ICAEW members and guests gathered at the Dusit Thani hotel in Dubai on Wednesday 23rd November, to discuss whether venture capital is ready for take-off in the Middle East. The event was organised by ICAEW’s Corporate Finance Faculty in the UAE.
Panellists included Ankur Shah, Chief Finance and Development Officer, Careem; Tammer Qaddumi, Partner, VentureSouq; Khaled Talhouni, Managing Partner, Wamda Capital; Sarah Jones, Founder, Mini Exchange; and Peter Tavener, CFO, Behive. The discussion was moderated by Tamer Bazzari, Founder and CEO, Genero Capital.
Following an introduction by Matthew Benson, Partner Transaction Support Leader, Europe, Middle East, India and Africa (EMEIA), EY, panellists and invited guests discussed whether it is a good time to be an entrepreneur looking for start-up funding in the region.

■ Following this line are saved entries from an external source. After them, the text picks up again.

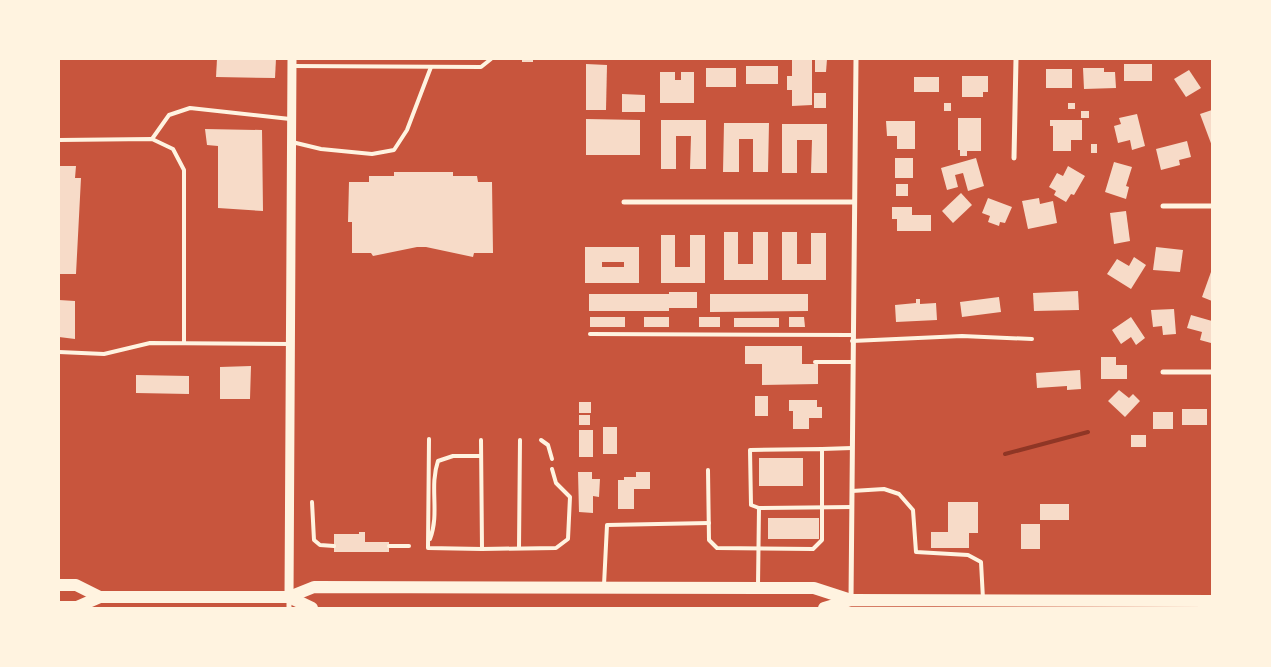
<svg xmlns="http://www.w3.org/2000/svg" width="1271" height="667" font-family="'Asap Condensed',sans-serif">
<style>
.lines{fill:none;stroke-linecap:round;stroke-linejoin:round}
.stream{stroke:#8f3625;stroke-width:4}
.building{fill:#f7dbc8;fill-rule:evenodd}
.service{stroke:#fff3e0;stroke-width:4}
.minor{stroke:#fff3e0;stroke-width:5}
.tertiary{stroke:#fff3e0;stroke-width:9}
.trunk{stroke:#fff3e0;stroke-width:12}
</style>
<rect width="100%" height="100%" fill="#c8553d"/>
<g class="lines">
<polyline class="stream" points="1005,454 1088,432"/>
</g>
<g class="building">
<polygon points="217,59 276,59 275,78 216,77"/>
<rect x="522" y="59" width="11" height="3"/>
<polygon points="792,59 812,59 812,105 792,106 792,90 787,90 787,76 792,76"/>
<polygon points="815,59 827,59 826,72 815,72"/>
<polygon points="586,64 607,65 606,110 586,110"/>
<rect x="1124" y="64" width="28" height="17"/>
<rect x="746" y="66" width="32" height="18"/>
<rect x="706" y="68" width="30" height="19"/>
<polygon points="1083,68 1104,68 1104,72 1115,72 1116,88 1084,89"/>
<rect x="1046" y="69" width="26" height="19"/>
<polygon points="1189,70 1201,88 1186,97 1174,79"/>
<polygon points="660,72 675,72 675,80 681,80 681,72 694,72 694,103 660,103"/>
<polygon points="962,76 988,76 988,92 983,92 983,97 962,97"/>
<rect x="914" y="77" width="25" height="15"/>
<rect x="814" y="93" width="12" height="15"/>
<polygon points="622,94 645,95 645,112 622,112"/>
<rect x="944" y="103" width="7" height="8"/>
<rect x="1068" y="103" width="7" height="6"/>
<polygon points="1212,110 1212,146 1200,114"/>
<rect x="1081" y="111" width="8" height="7"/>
<polygon points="1137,114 1145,146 1132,150 1130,140 1118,143 1114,126 1121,124 1119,118"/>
<polygon points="958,118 981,118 981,151 967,151 967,156 960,156 960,150 958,150"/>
<polygon points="586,119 640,120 640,155 586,155"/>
<polygon points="661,120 706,120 706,169 690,169 691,136 676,136 676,169 661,169"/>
<polygon points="1050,120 1082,120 1082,140 1071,140 1071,151 1053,151 1053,126 1050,126"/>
<polygon points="886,121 915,121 915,149 897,149 897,136 887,136"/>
<polygon points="724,123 769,123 768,172 753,172 753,139 739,139 739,172 723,172"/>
<polygon points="782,124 827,124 827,173 811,173 812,140 797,140 797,173 782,173"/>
<polygon points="205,129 262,130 263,211 218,208 218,146 207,145"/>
<polygon points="1187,141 1191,157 1179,160 1180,165 1161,170 1156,149"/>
<rect x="1091" y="144" width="6" height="9"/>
<rect x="895" y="158" width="18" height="20"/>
<polygon points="976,158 984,186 968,191 963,173 955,175 958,187 947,190 941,168"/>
<polygon points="1114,162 1132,167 1126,186 1129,187 1126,199 1105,192"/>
<polygon points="59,166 76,166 75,178 81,178 76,274 59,274"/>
<polygon points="1068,166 1085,176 1074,195 1071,194 1066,202 1054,195 1056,191 1049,187 1057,173 1063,176"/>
<polygon points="394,172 453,172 453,176 477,176 478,182 492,182 493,253 474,253 473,257 426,247 417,247 373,256 371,253 352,253 352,222 348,222 349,182 369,182 369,176 394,176"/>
<rect x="896" y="184" width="12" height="12"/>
<polygon points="961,193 972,205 953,223 942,211"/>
<polygon points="988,198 1012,207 1005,223 1000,222 999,226 988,222 990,216 982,213"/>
<polygon points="1039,198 1040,204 1053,201 1057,223 1028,229 1022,201"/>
<polygon points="892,207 912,207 912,215 931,215 931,231 897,231 897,219 892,219"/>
<polygon points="1126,211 1130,241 1114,244 1110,213"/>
<polygon points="724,232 738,232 738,264 753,264 753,232 768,232 768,280 724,280"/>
<polygon points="782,232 797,232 797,264 811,264 811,233 826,233 826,280 782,280"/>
<polygon points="661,235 675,235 675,267 690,267 690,235 705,235 705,283 661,283"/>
<path d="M 585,247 L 639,247 L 639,283 L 585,283 ZM 602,262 L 624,262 L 624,267 L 602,267 Z"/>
<polygon points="1156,247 1183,250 1180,272 1153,270"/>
<polygon points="1134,257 1146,265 1131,289 1107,274 1117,259 1129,266"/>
<polygon points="1211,272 1212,273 1212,301 1202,297"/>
<polygon points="1078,291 1079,310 1034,311 1033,293"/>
<polygon points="669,292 697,292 697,308 669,308 669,311 589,311 589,294 669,294"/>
<polygon points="710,294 808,294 808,311 710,312"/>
<polygon points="999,297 1001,312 962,317 960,302"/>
<polygon points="916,299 920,299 920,304 936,303 937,320 896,322 895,305 916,303"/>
<polygon points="59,300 75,301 75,339 59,337"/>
<polygon points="1174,309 1176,334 1163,335 1162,326 1153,327 1151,310"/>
<polygon points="1191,315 1212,321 1211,343 1200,340 1202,332 1187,328"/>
<rect x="590" y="317" width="35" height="10"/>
<rect x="644" y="317" width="25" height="10"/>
<rect x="699" y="317" width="21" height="10"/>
<polygon points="789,317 804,317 805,327 789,327"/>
<polygon points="1131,317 1145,338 1136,345 1131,337 1121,344 1112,330"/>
<rect x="734" y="318" width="45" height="9"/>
<polygon points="745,346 802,346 802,364 818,364 818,384 762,385 762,364 745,364"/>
<polygon points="1101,357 1116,357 1116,365 1127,365 1127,379 1101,379"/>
<polygon points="251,366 250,399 220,399 220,367"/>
<polygon points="1080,370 1081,389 1067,390 1067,386 1037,388 1036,373"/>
<polygon points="136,375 189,376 189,394 136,393"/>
<polygon points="1119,390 1129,398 1133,394 1140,401 1125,417 1108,401"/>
<rect x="755" y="396" width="13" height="20"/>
<polygon points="789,400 817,400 817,407 822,407 822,418 809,418 809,429 793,429 793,411 789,411"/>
<rect x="579" y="402" width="12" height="11"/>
<rect x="1182" y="409" width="25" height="16"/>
<rect x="1153" y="412" width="20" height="17"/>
<rect x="579" y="415" width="11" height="10"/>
<rect x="603" y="427" width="14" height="27"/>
<rect x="579" y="430" width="14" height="27"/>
<rect x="1131" y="435" width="15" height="12"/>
<rect x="759" y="458" width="44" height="28"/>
<polygon points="578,472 592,472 592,479 600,479 599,497 593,496 593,513 579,512"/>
<polygon points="636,472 650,472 650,489 634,489 634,509 618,509 618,480 624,480 624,477 636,477"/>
<polygon points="948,502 978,502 978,533 969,533 969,548 931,548 931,532 948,532"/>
<rect x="1040" y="504" width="29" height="16"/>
<rect x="768" y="518" width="51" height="21"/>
<rect x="1021" y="524" width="19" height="25"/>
<polygon points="359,532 365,532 365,542 389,542 389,552 334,552 334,534 359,534"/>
</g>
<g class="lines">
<g class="service">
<polyline points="292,66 481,67 491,59"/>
<polyline points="152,139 169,115 190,108 290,119"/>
<polyline points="59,140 152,139 173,149 184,170 184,343"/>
<polyline points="292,142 321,149 372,154 394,150 407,130 431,67"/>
<polyline points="590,334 852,335"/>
<polyline points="852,341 962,336 1032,339"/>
<polyline points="59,352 104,354 150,343 290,344"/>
<polyline points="815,362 852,362"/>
<polyline points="429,439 428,548 482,549 556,548 568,539 570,497 556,483 552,469"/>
<polyline points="481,440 482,549"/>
<polyline points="541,440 548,445 552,459"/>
<polyline points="822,449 852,448"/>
<polyline points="708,470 709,540 717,548 813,549 822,540 822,449 750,450 751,505 759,508"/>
<polyline points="852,491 884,489 899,494 913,510 916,552 968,555 981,562 983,599"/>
<polyline points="312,502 314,540 320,545 334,546"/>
<path d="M 430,539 C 440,513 429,487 438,461 L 453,456 L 481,456"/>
<polyline points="389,546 409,546"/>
<polyline points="519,548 520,440"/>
<polyline points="604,585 607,525 709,523"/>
<polyline points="758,585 759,508 852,507"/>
</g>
<g class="minor">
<polyline points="1014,158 1016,59"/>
<polyline points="624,202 854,202"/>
<polyline points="1163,206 1212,206"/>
<polyline points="1163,372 1212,372"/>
<polyline points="851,600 856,59"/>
<polyline points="289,608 289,597"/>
</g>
<polyline class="tertiary" points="289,597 292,59"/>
<g class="trunk">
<polyline points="59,585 76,585 100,597"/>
<polyline points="289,597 312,608"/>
<polyline points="59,607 77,607 100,597 289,597 314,587 814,588 851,600"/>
<polyline points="824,608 851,600 1212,601"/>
</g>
</g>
<rect width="1271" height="667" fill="none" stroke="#fff3e0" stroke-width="120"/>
</svg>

Panellists agreed that the process for fundraising is still tough in the region compared to other markts in the world.
Speakers explained that the Middle East is one of the largest sources of venture capital in the United States (US) but only small amounts of this capital returns to the region. This is due to a lack of awareness about the business opportunities in the region and also because investors do not feel comfortable investing in this part of the world.
Panellists highlighted that the mindset of angel investors in the region is not helping start-ups to grow and scale like in other markets, such as the UK or US. Regional angels tend to get as much ownership as possible in the business, which undermines the entrepreneur from growing the business. In the US, for example, investors only look to get back 20 percent of their capital in the short to medium term while the other 80 percent remains invested in the start-up to enable the business to grow. Naturally, this eventually benefits the investor too.
“The region’s venture capital ecosystem has developed over recent years but more work needs to be done at the angel, incubator and accelerator level. History has proven that during a slow economic growth period, entrepreneurship and innovation spurs. Now is the best time to fund SMEs and entrepreneurs,” said Michael Armstrong, FCA and ICAEW Regional Director for the Middle East, Africa and South Asia (MEASA).
In terms of the levels of due diligence that investors undertake in start-ups, speakers advised that investors always look to understand the upside of the business and the size of the opportunity.
Panellists agreed that start-ups should not be county-specific but rather have wider regional scalability. This is because the population in the region is 450 million, which is larger than the population in the US, making the region the sixth largest economy in the world.
Speakers also agreed that regulations should be improved in order to allow businesses to expand to other countries in the region.
When it comes to e-commerce, speakers agreed that this is a very interesting industry and has the potential despite the logistic and payment challenges, such as cash on delivery.
The event was attended by close to 100 ICAEW members and senior business representatives from the major global and regional financial organisations.